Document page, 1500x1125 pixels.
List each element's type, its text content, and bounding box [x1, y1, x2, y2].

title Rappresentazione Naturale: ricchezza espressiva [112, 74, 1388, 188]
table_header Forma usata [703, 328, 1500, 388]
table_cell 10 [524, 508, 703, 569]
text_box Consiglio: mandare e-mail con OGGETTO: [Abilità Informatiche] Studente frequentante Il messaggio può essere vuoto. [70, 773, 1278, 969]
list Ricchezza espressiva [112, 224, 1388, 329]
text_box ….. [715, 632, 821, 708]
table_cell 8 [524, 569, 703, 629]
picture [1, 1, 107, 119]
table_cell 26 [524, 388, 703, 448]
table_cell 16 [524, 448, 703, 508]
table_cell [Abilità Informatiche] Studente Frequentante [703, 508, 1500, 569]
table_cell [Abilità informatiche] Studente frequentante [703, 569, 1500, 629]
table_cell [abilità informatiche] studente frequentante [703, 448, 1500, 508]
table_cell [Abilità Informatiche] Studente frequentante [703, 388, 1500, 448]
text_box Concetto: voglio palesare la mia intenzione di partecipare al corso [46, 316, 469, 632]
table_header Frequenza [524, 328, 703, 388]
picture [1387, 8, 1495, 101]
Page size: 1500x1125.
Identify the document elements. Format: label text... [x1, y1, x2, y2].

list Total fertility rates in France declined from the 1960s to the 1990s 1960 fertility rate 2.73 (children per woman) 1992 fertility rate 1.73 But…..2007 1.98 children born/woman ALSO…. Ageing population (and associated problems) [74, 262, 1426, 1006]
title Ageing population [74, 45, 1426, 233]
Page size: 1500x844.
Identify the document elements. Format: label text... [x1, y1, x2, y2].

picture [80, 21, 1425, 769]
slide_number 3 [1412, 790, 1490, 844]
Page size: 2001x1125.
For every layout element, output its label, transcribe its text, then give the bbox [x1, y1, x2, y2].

——————

## TASK BRIEF
Nothing should be left out: copy the material exactly.

## THE COMPLETED TASK
Document page, 1500x1125 pixels.
List each element's type, its text content, and bounding box [x1, y1, x2, y2].

title Rappresentazione Naturale: ricchezza espressiva [112, 74, 1388, 188]
table_header Forma usata [703, 328, 1500, 388]
table_cell 10 [524, 508, 703, 569]
text_box Consiglio: mandare e-mail con OGGETTO: [Abilità Informatiche] Studente frequentante Il messaggio può essere vuoto. [70, 773, 1278, 969]
list Ricchezza espressiva [112, 224, 1388, 329]
text_box ….. [715, 632, 821, 708]
table_cell 8 [524, 569, 703, 629]
picture [1, 1, 107, 119]
table_cell 26 [524, 388, 703, 448]
table_cell 16 [524, 448, 703, 508]
table_cell [Abilità Informatiche] Studente Frequentante [703, 508, 1500, 569]
table_cell [Abilità informatiche] Studente frequentante [703, 569, 1500, 629]
table_cell [abilità informatiche] studente frequentante [703, 448, 1500, 508]
table_cell [Abilità Informatiche] Studente frequentante [703, 388, 1500, 448]
text_box Concetto: voglio palesare la mia intenzione di partecipare al corso [46, 316, 469, 632]
table_header Frequenza [524, 328, 703, 388]
picture [1387, 8, 1495, 101]
Page size: 1500x1125.
Identify the document elements. Format: label text... [x1, y1, x2, y2].

list Total fertility rates in France declined from the 1960s to the 1990s 1960 fertility rate 2.73 (children per woman) 1992 fertility rate 1.73 But…..2007 1.98 children born/woman ALSO…. Ageing population (and associated problems) [74, 262, 1426, 1006]
title Ageing population [74, 45, 1426, 233]
Page size: 1500x844.
Identify the document elements. Format: label text... [x1, y1, x2, y2].

picture [80, 21, 1425, 769]
slide_number 3 [1412, 790, 1490, 844]
Page size: 2001x1125.
For every layout element, output its label, transcribe its text, then give the bbox [x1, y1, x2, y2].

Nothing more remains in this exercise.